MPs and much of the UK media did not engage to the same extent of their counterparts elsewhere in Europe, the US, Latin America, Asia and Australia. Among the exceptions was the Liberal Democrat MP Julian Huppert, who pressed the issue until he lost his seat in 2015. “The Snowden revelations were a huge shock but they have led to a much greater transparency from some of the agencies about the sort of the things they were doing,” he said.

One of the disclosures to have most impact was around the extent of collaboration between the intelligence agencies and internet companies. In 2013, the US companies were outsmarting the EU in negotiations over data protection. Snowden landed like a bomb in the middle of the negotiations and the data protection law that took effect last month is a consequence.

One of the most visible effects of the Snowden revelations was the small yellow bubble that began popping up on the messaging service WhatsApp in April 2016: “Messages to this chat and calls are now secured with end-to-end encryption.”

Before Snowden, such encryption was for the targeted and the paranoid. “If I can take myself back to 2013,” said Jillian York, the director for international freedom of expression at the digital rights group the Electronic Frontier Foundation, “I maybe had the precursor to [the encrypted communication app] Signal on my phone, TextSecure. I had [another email encryption tool] PGP, but nobody used it.” The only major exception was Apple’s iMessage, which has been end-to-end encrypted since it was launched in 2011.
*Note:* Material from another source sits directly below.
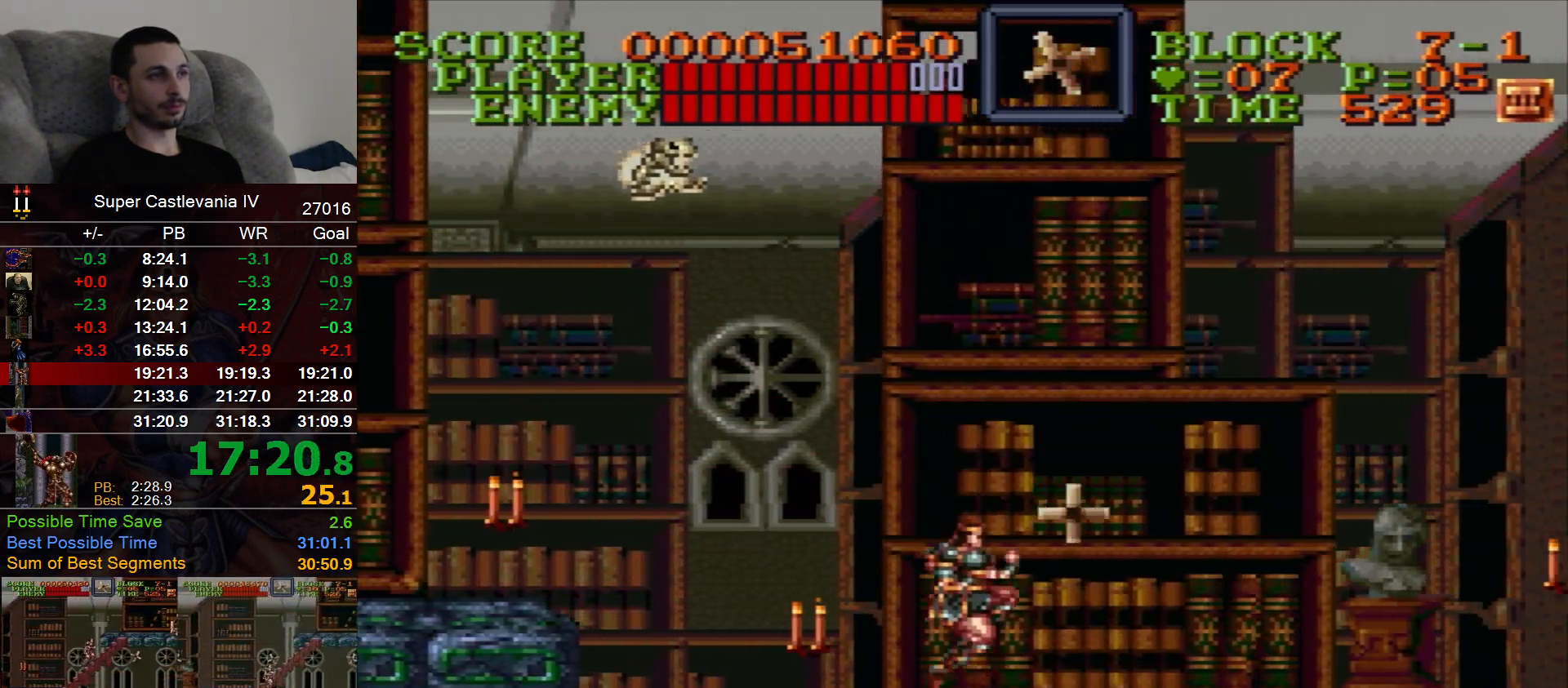
{"dt_ms": 500, "buttons": ["DPAD_RIGHT"]}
Developers at major technology companies, outraged by the Snowden disclosures, started pushing back. Some, such as those at WhatsApp, which was bought by Facebook a year after the story broke, implemented their own encryption. Others, such as Yahoo’s Alex Stamos, quit rather than support further eavesdropping. Stamos is now the head of security at Facebook.
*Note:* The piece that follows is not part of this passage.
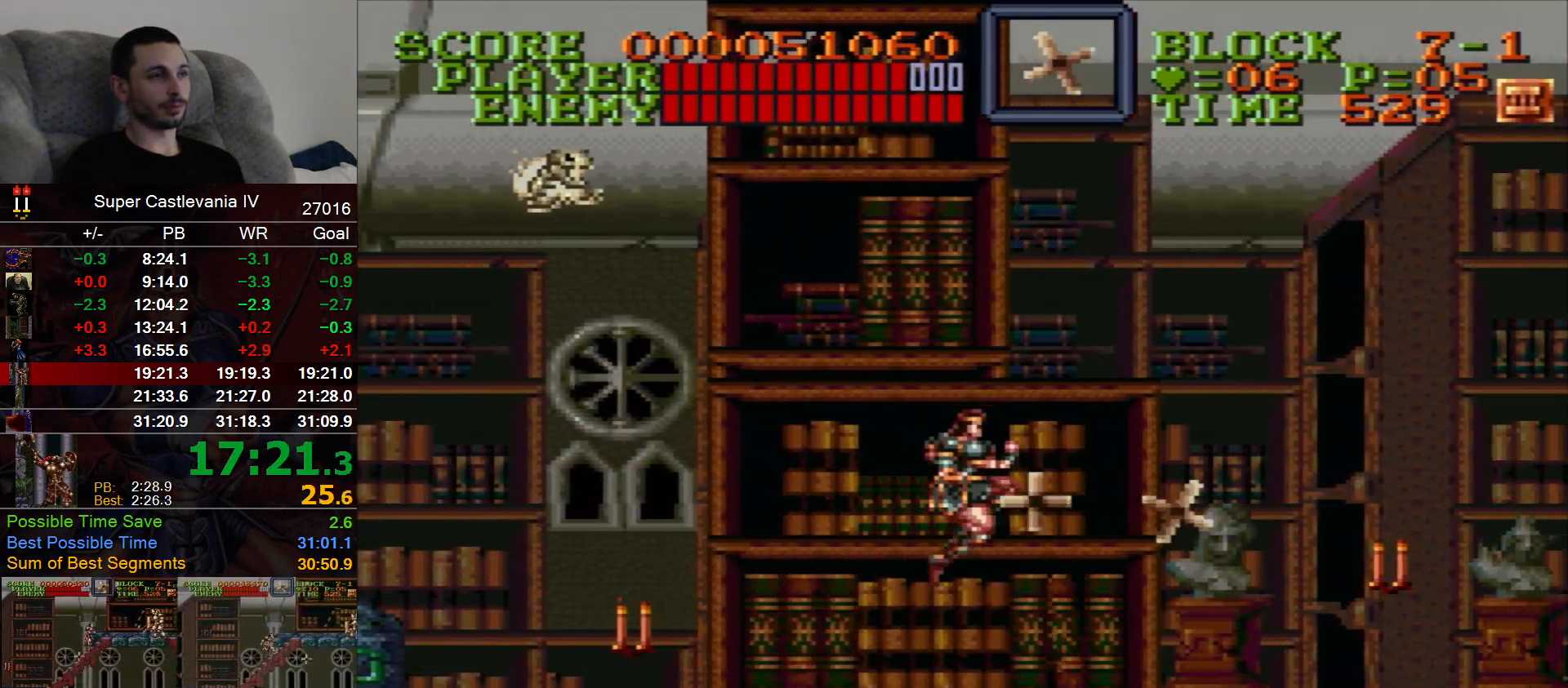
{"dt_ms": 500, "buttons": ["DPAD_RIGHT"], "events": [[250, "B", "down"], [350, "B", "up"]]}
“Without Snowden,” said York. “I don’t think Signal would have got the funding. I don’t think Facebook would have had Alex Stamos, because he would have been at Yahoo. These little things led to big things. It’s not like all these companies were like “we care about privacy”. I think they were pushed.”

Other shifts in the technology sector show Snowden’s influence has in many ways been limited. The rise of the “smart speaker”, exemplified by Amazon’s Echo, has left many privacy activists baffled. Why, just a few years after a global scandal involving government surveillance, would people willingly install always-on microphones in their homes?
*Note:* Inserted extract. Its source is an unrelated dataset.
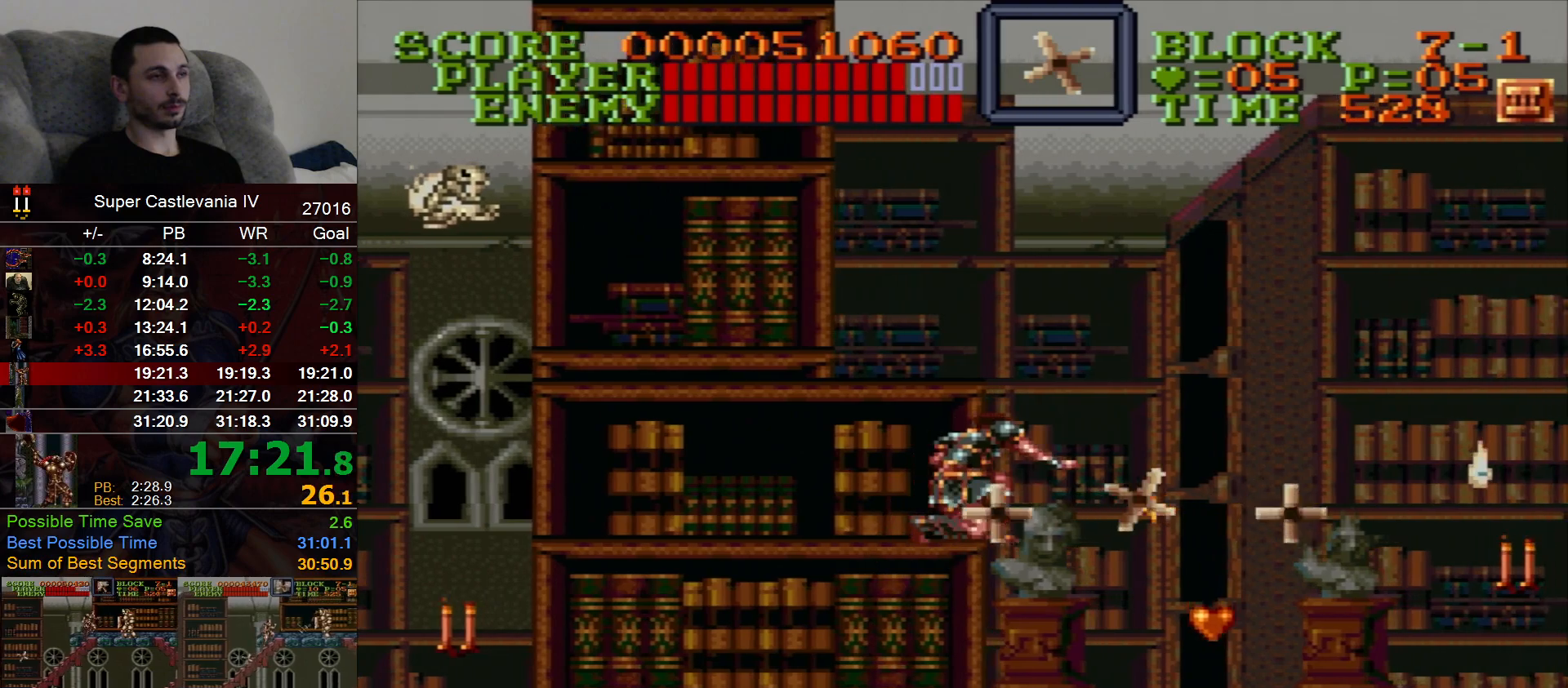
{"dt_ms": 500, "buttons": ["DPAD_RIGHT"], "events": []}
“The new-found privacy conundrum presented by installing a device that can literally listen to everything you’re saying represents a chilling new development in the age of internet-connected things,” wrote Gizmodo’s Adam Clark Estes last year.

Towards the end of the interview, Snowden recalled one of his early aliases, Cincinnatus, after the Roman who after public service returned to his farm. Snowden said he too felt that, having played his role, he had retreated to a quieter life, spending time developing tools to help journalists protect their sources. “I do not think I have ever been more fulfilled,” he said.

But he will not be marking the anniversary with a “victory lap”, he said. There is still much to be done. “The fightback is just beginning,” said Snowden. “The governments and the corporates have been in this game a long time and we are just getting started.”